Lifting bridge for transformer transport Slider

Lifting bridge for transformer transport

11/06/2018 | Late October’s transport of a 150-tonne transformer involved Bau-Trans’s Assembly Logistics and Transport Services Departments as well as ITB (International Flatbed Rail Transports) and Felbermayr’s Mägenwil branch. Its route led from Bassecourt (CH) to Bickingen in the region of Berne. One of the special features of this transport was the adaptation of the deployed lifting bridge to serve as a transformer bridge.

The premiere transformer transport by means of lifting bridge originated at the Bassecourt transformer station in the French-speaking part of Switzerland. There the nine-metre transformer was hooked up to the charge carriers of a twelve-axle flatbed railway car supplied by Felbermayr’s ITB Department.
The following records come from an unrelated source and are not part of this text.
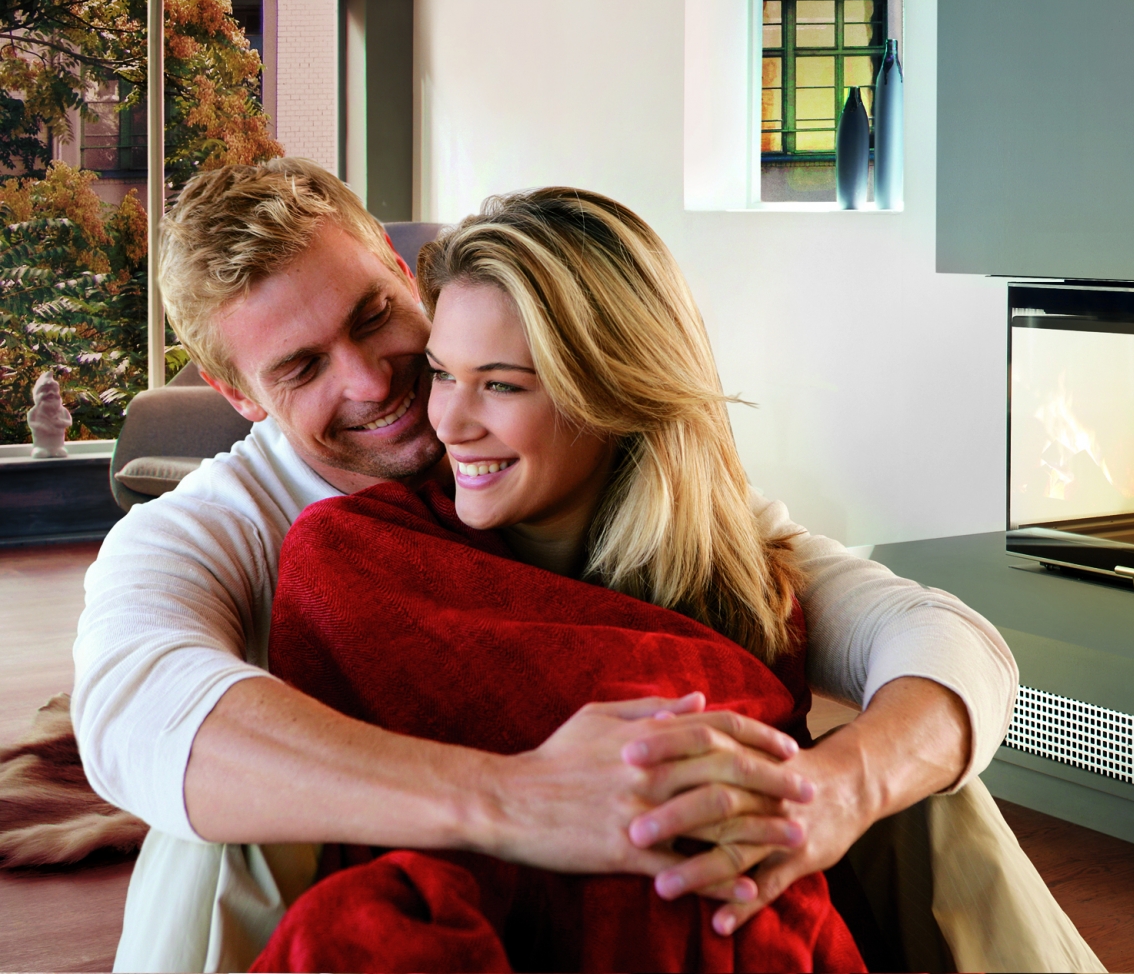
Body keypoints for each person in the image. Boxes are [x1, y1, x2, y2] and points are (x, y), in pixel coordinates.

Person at [73, 159, 1016, 972]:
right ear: (239, 394)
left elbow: (932, 636)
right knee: (214, 839)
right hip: (400, 878)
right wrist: (512, 800)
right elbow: (133, 711)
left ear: (402, 274)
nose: (372, 381)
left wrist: (841, 790)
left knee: (925, 779)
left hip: (654, 876)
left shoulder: (595, 460)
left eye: (373, 317)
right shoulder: (221, 525)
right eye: (301, 368)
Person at [254, 186, 876, 971]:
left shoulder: (745, 584)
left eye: (501, 384)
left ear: (613, 390)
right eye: (442, 374)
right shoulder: (353, 556)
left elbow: (941, 642)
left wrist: (849, 780)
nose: (448, 423)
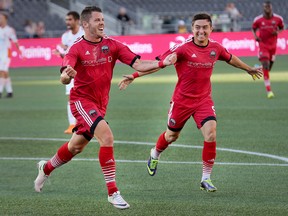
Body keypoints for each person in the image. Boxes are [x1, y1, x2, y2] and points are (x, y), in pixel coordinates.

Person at [34, 6, 176, 210]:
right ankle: (113, 192)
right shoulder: (75, 48)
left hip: (100, 105)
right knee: (107, 136)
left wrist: (163, 63)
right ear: (85, 24)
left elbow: (138, 64)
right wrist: (66, 76)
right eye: (97, 20)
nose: (102, 23)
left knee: (75, 147)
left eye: (102, 19)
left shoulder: (113, 44)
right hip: (82, 102)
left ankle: (45, 168)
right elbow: (65, 75)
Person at [119, 13, 262, 192]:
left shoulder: (216, 48)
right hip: (182, 102)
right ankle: (155, 153)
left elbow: (230, 58)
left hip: (203, 100)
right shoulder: (181, 49)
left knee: (211, 133)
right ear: (192, 29)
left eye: (205, 27)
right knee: (172, 136)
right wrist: (134, 75)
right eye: (197, 27)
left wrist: (248, 69)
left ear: (211, 29)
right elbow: (157, 64)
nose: (201, 31)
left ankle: (206, 178)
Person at [53, 11, 84, 134]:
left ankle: (84, 122)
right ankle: (72, 125)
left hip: (84, 70)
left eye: (70, 19)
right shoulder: (65, 36)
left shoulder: (85, 33)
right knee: (70, 97)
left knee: (86, 97)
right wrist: (61, 54)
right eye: (66, 20)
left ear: (77, 20)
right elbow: (67, 56)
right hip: (70, 70)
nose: (67, 22)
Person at [252, 1, 284, 99]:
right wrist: (255, 36)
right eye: (265, 7)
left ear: (271, 8)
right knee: (266, 65)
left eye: (268, 7)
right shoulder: (258, 20)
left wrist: (277, 31)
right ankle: (269, 91)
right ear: (263, 8)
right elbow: (253, 28)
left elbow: (282, 27)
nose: (267, 9)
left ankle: (256, 69)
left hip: (273, 47)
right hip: (263, 45)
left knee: (268, 68)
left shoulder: (278, 19)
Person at [0, 11, 21, 98]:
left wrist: (20, 52)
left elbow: (15, 41)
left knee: (2, 71)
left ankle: (0, 92)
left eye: (1, 17)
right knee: (5, 73)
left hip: (6, 53)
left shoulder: (10, 30)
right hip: (0, 54)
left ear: (5, 19)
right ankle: (10, 92)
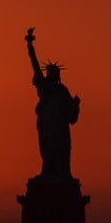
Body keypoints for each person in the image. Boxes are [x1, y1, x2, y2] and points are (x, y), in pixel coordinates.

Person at [25, 28, 80, 180]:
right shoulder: (43, 86)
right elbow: (35, 65)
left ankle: (60, 174)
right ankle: (48, 172)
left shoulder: (62, 90)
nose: (49, 74)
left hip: (59, 127)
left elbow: (71, 117)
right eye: (48, 72)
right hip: (46, 125)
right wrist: (30, 46)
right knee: (47, 150)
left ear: (57, 75)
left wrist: (76, 105)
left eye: (52, 72)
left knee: (60, 149)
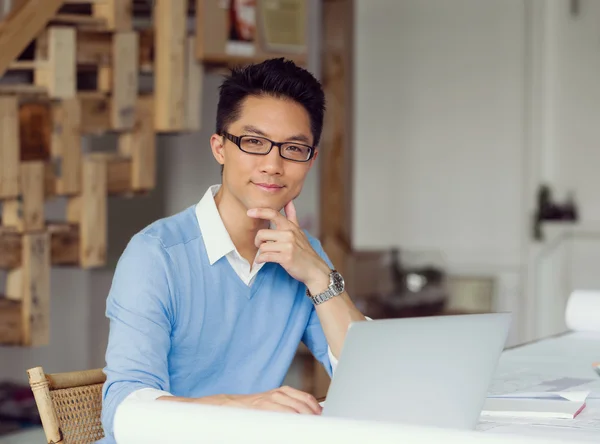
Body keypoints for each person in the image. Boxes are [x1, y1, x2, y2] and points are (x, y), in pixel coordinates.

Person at [100, 58, 367, 441]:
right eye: (254, 142)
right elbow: (123, 410)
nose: (273, 165)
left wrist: (318, 275)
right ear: (220, 148)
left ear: (311, 160)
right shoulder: (155, 255)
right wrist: (242, 406)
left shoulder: (302, 254)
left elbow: (368, 379)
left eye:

A 120-kilometre railway journey to Berne followed. There the voltage transformer weighing in at 150 tonnes was lifted from the railway car by means of a mobile crane and hooked up to the charge carriers of the lifting bridge.

Cost-efficient transport

Bau-Trans’s Ingo Müller about the project: “To complete the transport as cost-efficiently as possible its holding device was adapted for the beams of a vessel bridge to allow it to be hooked up to the upper part of the lifting lever.” This allowed for the transformer to be lifted and lowered during transport. Thus equipped the transformer could, for instance, be lifted over barriers when negotiating corners.
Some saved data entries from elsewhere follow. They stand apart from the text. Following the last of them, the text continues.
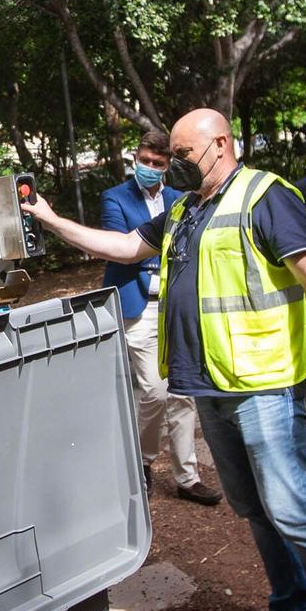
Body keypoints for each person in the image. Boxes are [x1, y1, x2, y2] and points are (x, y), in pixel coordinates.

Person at [21, 108, 306, 611]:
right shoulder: (184, 210)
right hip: (209, 383)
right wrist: (50, 219)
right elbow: (126, 248)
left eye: (184, 154)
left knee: (292, 508)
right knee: (256, 510)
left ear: (221, 145)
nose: (176, 165)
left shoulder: (265, 196)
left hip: (264, 382)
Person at [100, 130, 220, 504]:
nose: (150, 168)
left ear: (169, 166)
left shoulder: (180, 198)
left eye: (158, 163)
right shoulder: (114, 198)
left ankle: (187, 477)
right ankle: (144, 460)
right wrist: (158, 255)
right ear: (135, 158)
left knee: (182, 392)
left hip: (173, 304)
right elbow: (123, 249)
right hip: (138, 307)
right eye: (145, 161)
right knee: (153, 390)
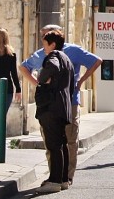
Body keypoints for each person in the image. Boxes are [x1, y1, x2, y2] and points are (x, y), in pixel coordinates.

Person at [21, 24, 103, 184]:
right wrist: (38, 83)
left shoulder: (71, 51)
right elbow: (24, 67)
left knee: (69, 140)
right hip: (51, 104)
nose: (43, 41)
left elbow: (96, 61)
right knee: (52, 141)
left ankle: (67, 176)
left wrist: (80, 81)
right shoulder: (42, 54)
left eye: (46, 37)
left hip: (70, 102)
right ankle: (56, 175)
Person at [33, 29, 75, 194]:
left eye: (45, 45)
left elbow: (50, 70)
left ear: (53, 44)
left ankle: (55, 180)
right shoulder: (67, 59)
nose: (44, 49)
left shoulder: (54, 56)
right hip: (63, 107)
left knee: (53, 144)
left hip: (51, 106)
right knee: (61, 144)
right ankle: (63, 179)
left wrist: (41, 76)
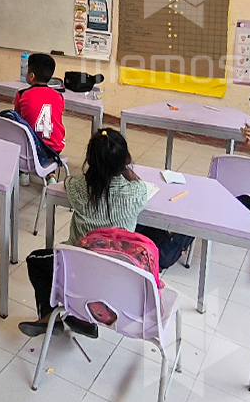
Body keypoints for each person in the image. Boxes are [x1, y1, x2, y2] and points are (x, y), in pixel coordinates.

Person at [17, 128, 156, 339]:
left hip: (77, 269)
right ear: (125, 161)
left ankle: (51, 317)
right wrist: (127, 170)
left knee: (36, 260)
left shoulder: (80, 188)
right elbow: (140, 184)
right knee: (86, 270)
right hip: (116, 276)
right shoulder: (135, 193)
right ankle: (80, 318)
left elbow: (70, 184)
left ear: (89, 159)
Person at [14, 53, 65, 185]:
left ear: (31, 76)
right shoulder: (59, 96)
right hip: (55, 149)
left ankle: (24, 172)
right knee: (48, 137)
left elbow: (18, 120)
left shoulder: (21, 94)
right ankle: (50, 174)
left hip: (31, 148)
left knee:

Two Mercedes Actros units with more than 600 bhp each were used for as pusher and puller machines. The load journey of several hours was accompanied by numerous traffic guidance measures. Among other things, signal systems had to be removed and the load was raised several times to overcome obstacles.
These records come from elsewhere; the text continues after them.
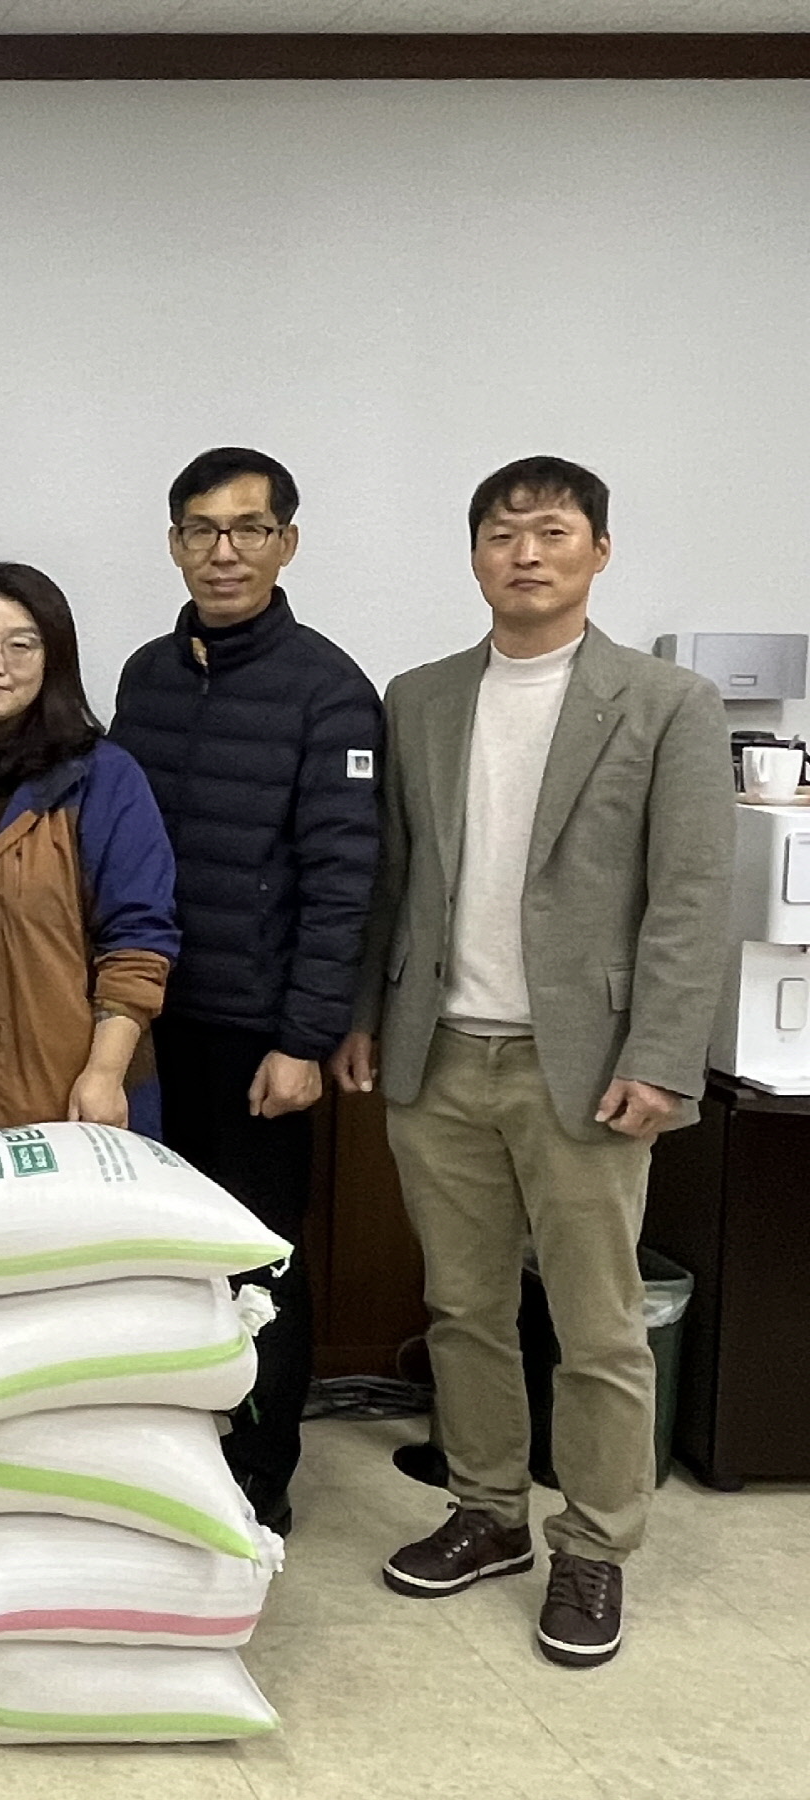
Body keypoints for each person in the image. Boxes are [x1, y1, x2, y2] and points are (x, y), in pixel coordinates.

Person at [335, 457, 732, 1669]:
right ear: (474, 557)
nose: (527, 553)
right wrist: (361, 1015)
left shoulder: (666, 702)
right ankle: (490, 1511)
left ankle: (597, 1549)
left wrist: (665, 1059)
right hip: (438, 1050)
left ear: (598, 551)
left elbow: (692, 899)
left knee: (600, 1325)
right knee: (464, 1307)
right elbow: (391, 882)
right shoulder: (421, 697)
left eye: (553, 533)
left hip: (591, 1065)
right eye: (503, 534)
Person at [109, 446, 384, 1536]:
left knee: (258, 1258)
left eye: (248, 530)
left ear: (287, 542)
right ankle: (165, 1452)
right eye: (200, 531)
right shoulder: (146, 673)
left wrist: (305, 1037)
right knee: (148, 1255)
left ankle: (261, 1475)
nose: (223, 553)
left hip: (255, 1036)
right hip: (147, 1022)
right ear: (175, 543)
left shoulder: (330, 690)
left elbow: (344, 879)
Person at [0, 562, 177, 1135]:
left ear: (54, 658)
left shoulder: (100, 777)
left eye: (20, 645)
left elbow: (138, 942)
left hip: (55, 1090)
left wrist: (103, 1074)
Once it had reached Bickingen the load was once again lifted using the lifting levers. “This allowed us to mount the castors to the underside of the transformer to put it on its foundations,” says Müller, stating that the success of the project to a large extent was the result of excellent cooperation between the Felbermayr Departments and coordination by Felbermayr’s Mägenwil branch in Switzerland.